_Task details_.
Update the lines below by replacing "Ansehen" with "Details" wherever it occurs, leaving everything else unchanged. Leave the pictures out of your answer.

_The input_.
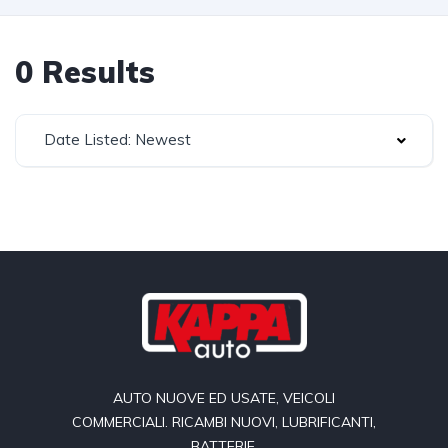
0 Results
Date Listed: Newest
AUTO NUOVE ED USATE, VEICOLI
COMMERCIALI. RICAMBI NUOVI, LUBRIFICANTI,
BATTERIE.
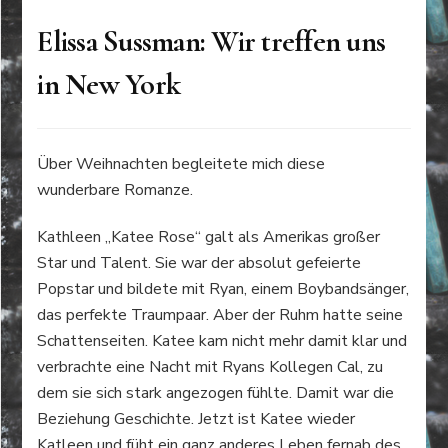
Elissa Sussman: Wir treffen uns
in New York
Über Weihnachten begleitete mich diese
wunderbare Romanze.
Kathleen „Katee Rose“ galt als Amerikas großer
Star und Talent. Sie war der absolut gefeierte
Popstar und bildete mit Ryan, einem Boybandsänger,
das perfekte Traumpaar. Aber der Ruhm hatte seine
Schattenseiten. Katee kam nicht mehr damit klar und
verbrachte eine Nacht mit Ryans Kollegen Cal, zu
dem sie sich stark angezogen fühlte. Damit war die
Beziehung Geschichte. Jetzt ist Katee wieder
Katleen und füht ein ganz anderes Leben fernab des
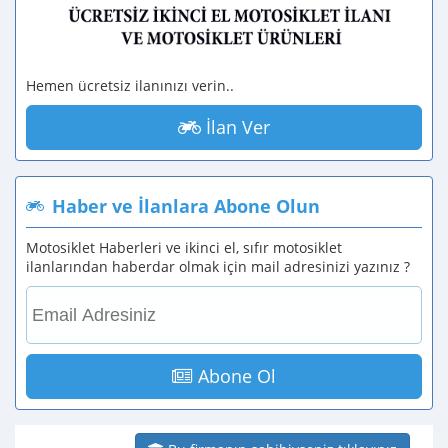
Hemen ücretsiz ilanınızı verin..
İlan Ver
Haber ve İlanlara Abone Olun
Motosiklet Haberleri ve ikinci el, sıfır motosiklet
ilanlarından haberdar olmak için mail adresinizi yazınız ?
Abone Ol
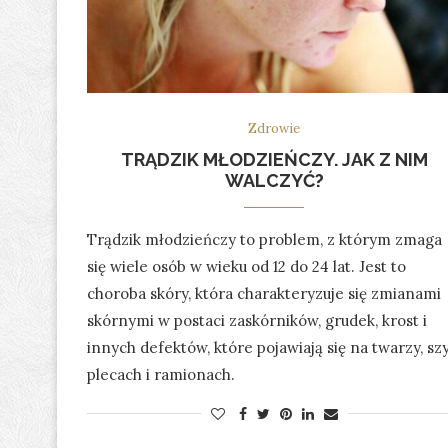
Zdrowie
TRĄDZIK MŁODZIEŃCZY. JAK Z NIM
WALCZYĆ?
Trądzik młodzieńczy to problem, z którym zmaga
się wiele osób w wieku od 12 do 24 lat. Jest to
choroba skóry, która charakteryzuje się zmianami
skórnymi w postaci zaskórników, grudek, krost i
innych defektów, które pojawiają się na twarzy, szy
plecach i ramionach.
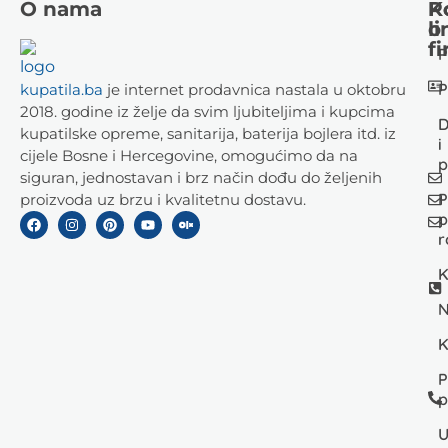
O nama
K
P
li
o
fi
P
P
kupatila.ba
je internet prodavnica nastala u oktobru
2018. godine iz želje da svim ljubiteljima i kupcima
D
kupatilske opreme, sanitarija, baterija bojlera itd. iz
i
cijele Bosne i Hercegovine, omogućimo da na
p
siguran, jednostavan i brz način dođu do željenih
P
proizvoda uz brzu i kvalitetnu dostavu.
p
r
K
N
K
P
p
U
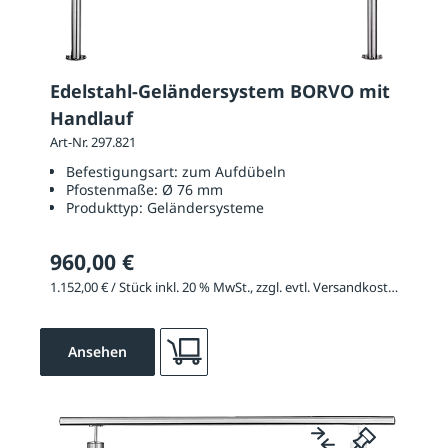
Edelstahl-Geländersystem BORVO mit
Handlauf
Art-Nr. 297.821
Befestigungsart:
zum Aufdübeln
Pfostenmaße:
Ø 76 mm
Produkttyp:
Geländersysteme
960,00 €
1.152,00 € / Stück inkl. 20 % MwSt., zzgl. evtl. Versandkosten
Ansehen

_Result for this exercise_.
0 Results
Date Listed: Newest
AUTO NUOVE ED USATE, VEICOLI
COMMERCIALI. RICAMBI NUOVI, LUBRIFICANTI,
BATTERIE.
Elissa Sussman: Wir treffen uns
in New York
Über Weihnachten begleitete mich diese
wunderbare Romanze.
Kathleen „Katee Rose“ galt als Amerikas großer
Star und Talent. Sie war der absolut gefeierte
Popstar und bildete mit Ryan, einem Boybandsänger,
das perfekte Traumpaar. Aber der Ruhm hatte seine
Schattenseiten. Katee kam nicht mehr damit klar und
verbrachte eine Nacht mit Ryans Kollegen Cal, zu
dem sie sich stark angezogen fühlte. Damit war die
Beziehung Geschichte. Jetzt ist Katee wieder
Katleen und füht ein ganz anderes Leben fernab des
Hemen ücretsiz ilanınızı verin..
İlan Ver
Haber ve İlanlara Abone Olun
Motosiklet Haberleri ve ikinci el, sıfır motosiklet
ilanlarından haberdar olmak için mail adresinizi yazınız ?
Abone Ol
Zdrowie
TRĄDZIK MŁODZIEŃCZY. JAK Z NIM
WALCZYĆ?
Trądzik młodzieńczy to problem, z którym zmaga
się wiele osób w wieku od 12 do 24 lat. Jest to
choroba skóry, która charakteryzuje się zmianami
skórnymi w postaci zaskórników, grudek, krost i
innych defektów, które pojawiają się na twarzy, szy
plecach i ramionach.
O nama
K
P
li
o
fi
P
P
kupatila.ba
je internet prodavnica nastala u oktobru
2018. godine iz želje da svim ljubiteljima i kupcima
D
kupatilske opreme, sanitarija, baterija bojlera itd. iz
i
cijele Bosne i Hercegovine, omogućimo da na
p
siguran, jednostavan i brz način dođu do željenih
P
proizvoda uz brzu i kvalitetnu dostavu.
p
r
K
N
K
P
p
U
Edelstahl-Geländersystem BORVO mit
Handlauf
Art-Nr. 297.821
Befestigungsart:
zum Aufdübeln
Pfostenmaße:
Ø 76 mm
Produkttyp:
Geländersysteme
960,00 €
1.152,00 € / Stück inkl. 20 % MwSt., zzgl. evtl. Versandkosten
Details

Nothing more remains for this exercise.